■ **What to produce**
Records follow. Copy every line with "under".
- - - -
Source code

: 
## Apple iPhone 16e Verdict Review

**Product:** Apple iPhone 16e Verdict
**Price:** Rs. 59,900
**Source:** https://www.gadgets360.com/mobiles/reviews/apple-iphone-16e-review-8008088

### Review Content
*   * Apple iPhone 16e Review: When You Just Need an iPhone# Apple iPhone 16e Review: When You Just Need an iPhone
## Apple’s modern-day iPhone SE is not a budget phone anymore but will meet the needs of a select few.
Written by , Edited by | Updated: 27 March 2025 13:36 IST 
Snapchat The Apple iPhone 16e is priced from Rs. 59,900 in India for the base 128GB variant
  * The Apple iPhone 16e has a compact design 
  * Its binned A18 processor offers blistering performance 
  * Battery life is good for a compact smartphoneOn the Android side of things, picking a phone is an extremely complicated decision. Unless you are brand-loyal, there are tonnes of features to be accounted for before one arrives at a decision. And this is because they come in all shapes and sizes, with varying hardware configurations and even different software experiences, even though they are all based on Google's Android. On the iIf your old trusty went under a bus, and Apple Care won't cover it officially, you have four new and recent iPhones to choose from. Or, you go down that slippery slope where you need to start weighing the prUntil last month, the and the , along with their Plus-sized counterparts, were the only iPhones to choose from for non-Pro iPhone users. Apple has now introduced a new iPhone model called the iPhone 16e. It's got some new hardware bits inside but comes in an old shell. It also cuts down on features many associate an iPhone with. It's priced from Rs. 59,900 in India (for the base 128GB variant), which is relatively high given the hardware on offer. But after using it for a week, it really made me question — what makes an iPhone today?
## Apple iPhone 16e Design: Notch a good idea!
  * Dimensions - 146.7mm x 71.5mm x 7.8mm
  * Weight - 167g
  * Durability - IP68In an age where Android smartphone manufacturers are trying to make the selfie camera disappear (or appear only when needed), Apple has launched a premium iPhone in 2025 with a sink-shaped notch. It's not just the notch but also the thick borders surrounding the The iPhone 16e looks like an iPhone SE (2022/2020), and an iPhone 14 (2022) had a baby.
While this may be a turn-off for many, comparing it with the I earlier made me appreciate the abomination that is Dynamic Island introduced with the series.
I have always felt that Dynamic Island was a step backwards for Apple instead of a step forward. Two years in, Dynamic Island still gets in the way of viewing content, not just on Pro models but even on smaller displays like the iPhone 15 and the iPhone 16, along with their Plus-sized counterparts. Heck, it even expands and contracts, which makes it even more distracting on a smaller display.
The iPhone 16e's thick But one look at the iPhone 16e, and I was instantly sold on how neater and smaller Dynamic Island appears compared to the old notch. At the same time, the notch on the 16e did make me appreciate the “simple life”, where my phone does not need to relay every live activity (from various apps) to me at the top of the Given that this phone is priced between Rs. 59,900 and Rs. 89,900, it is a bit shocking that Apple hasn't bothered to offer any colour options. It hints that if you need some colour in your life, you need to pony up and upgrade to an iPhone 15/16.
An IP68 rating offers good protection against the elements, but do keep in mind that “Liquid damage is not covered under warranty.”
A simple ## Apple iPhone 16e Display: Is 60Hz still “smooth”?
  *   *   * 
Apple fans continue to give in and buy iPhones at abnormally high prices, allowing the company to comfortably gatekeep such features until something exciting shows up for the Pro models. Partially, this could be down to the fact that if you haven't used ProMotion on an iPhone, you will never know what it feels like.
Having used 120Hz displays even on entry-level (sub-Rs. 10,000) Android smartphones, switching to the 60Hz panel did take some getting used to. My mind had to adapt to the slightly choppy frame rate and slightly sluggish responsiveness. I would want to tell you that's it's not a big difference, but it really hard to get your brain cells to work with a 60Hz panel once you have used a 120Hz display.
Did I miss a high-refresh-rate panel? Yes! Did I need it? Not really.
- - - -
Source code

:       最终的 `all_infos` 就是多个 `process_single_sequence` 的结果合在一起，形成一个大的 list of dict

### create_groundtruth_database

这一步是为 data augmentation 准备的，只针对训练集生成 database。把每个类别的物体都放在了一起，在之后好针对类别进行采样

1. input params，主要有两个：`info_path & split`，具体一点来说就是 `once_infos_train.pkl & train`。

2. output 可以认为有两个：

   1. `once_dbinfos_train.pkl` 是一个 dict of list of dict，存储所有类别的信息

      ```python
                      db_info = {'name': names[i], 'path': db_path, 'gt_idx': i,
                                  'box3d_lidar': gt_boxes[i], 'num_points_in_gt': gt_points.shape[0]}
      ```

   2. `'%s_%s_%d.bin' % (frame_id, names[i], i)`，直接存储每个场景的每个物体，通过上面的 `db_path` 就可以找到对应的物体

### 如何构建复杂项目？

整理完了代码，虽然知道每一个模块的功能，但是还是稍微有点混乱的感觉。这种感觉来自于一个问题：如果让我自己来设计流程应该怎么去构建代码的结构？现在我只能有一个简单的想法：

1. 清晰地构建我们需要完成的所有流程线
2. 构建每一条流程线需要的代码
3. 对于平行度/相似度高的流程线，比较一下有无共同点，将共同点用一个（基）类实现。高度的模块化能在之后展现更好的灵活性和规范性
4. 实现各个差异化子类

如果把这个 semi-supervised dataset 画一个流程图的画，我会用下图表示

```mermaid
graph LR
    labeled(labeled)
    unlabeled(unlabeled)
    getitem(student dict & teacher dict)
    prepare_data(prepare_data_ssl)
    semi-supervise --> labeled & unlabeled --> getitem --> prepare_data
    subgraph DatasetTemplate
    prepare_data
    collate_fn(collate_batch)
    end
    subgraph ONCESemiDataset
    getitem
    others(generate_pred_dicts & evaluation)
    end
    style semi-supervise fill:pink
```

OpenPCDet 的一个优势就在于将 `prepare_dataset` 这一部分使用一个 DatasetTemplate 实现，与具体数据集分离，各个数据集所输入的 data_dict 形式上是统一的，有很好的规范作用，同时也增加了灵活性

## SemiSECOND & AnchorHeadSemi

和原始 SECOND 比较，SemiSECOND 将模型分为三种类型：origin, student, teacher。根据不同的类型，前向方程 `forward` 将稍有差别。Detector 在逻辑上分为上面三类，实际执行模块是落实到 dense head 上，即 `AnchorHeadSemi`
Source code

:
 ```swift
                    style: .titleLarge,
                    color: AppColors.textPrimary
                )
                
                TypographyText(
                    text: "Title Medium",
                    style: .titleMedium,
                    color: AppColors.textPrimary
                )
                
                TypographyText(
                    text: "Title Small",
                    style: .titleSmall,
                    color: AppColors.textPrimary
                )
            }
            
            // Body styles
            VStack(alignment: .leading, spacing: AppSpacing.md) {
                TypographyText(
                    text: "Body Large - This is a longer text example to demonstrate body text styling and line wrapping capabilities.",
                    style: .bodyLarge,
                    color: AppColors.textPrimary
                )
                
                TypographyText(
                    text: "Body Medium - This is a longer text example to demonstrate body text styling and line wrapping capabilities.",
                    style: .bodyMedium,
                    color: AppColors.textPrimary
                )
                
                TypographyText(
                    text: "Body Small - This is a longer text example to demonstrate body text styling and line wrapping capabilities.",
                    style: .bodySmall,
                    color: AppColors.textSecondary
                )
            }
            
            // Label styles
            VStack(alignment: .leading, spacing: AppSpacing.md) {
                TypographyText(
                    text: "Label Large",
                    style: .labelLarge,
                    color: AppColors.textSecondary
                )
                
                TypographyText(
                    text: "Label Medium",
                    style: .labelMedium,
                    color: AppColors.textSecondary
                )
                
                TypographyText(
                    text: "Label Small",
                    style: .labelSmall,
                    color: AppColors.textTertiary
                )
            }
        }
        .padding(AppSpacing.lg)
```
- - - -
■ **Task result**
  * Battery life is good for a compact smartphoneOn the Android side of things, picking a phone is an extremely complicated decision. Unless you are brand-loyal, there are tonnes of features to be accounted for before one arrives at a decision. And this is because they come in all shapes and sizes, with varying hardware configurations and even different software experiences, even though they are all based on Google's Android. On the iIf your old trusty went under a bus, and Apple Care won't cover it officially, you have four new and recent iPhones to choose from. Or, you go down that slippery slope where you need to start weighing the prUntil last month, the and the , along with their Plus-sized counterparts, were the only iPhones to choose from for non-Pro iPhone users. Apple has now introduced a new iPhone model called the iPhone 16e. It's got some new hardware bits inside but comes in an old shell. It also cuts down on features many associate an iPhone with. It's priced from Rs. 59,900 in India (for the base 128GB variant), which is relatively high given the hardware on offer. But after using it for a week, it really made me question — what makes an iPhone today?
An IP68 rating offers good protection against the elements, but do keep in mind that “Liquid damage is not covered under warranty.”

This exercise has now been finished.